Their names and number unknown, those buried in a common grave at Springdale Cemetery who died during the 1918 flu pandemic now have a marker.
About a dozen people, most of them current or former cemetery association board members, gathered Saturday at the cemetery along School Street to dedicate the tombstone, which also memorializes the roughly 90 people buried there in unmarked graves.
The association spent about $2,000 in donated money on the black granite marker, which sits at the lower end of the graveyard, not far from the corner of School and Willow streets.
"We have been wanting for a long time to get a memorial for these flu victims," said Henrietta Eaton, Springdale Cemetery Association president.
Referred to as a pandemic because of its global spread, the 1918 Spanish Flu outbreak killed between 60 million and 100 million people worldwide, according to the National Geographic Society.

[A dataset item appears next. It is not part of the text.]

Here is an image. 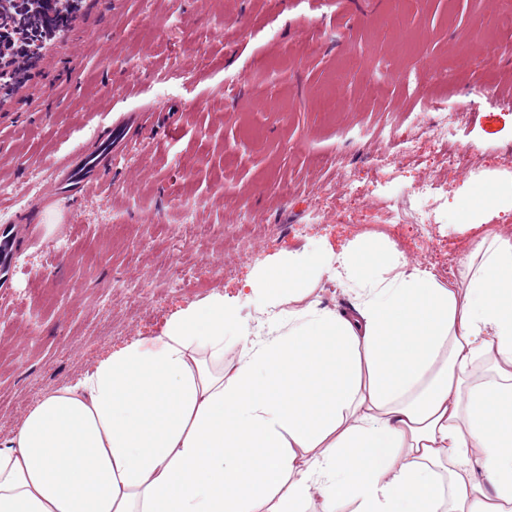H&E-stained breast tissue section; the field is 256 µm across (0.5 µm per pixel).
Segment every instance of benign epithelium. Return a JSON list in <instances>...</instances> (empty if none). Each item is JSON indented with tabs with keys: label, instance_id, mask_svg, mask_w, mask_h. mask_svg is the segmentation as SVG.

That's more than all of the combat-related deaths of World War I. In some cities, as many as 10,000 people died per week, outstripping the ability of society to deal with the deaths. Consequently, many towns were forced to hurriedly bury flu vicitms in common, and often unmarked, graves.
Eaton said the borough bought two plots to bury the flu victims in, although records only definitively indicate the victims being buried in one of them. The plots measure 15 feet by 18 feet and can hold eight bodies. Eaton said at least eight flu victims are buried in the common grave site.
Eaton suggested most, if not all, of the flu victims were European immigrants, primarily from Hungary.
The cemetery also holds at least 90 unmarked flu victim graves. Eaton said small wooden crosses that failed over time to stand against the elements marked many of them.
Eaton said the association knows the names of 90 people buried at the cemetery in an unmarked grave. "There are probably a lot more we don't know about," she said.
Eaton said several thousand people are buried at the cemetery of about 5 acres, which the association took ownership of in the 1980s. Prior to that, the cemetery was divided into four lots and had been largely abandoned.
"This used to be nothing but a weed path," association secretary and auditor Robert Borland said.
Local clergy commended the association for maintaining the cemetery.
"It's good that there are people who care to remember those who came before us," the Rev. Ken Kasmarsky, pastor at St. Alphonsus Catholic Church in Springdale, said during the brief commemoration ceremony.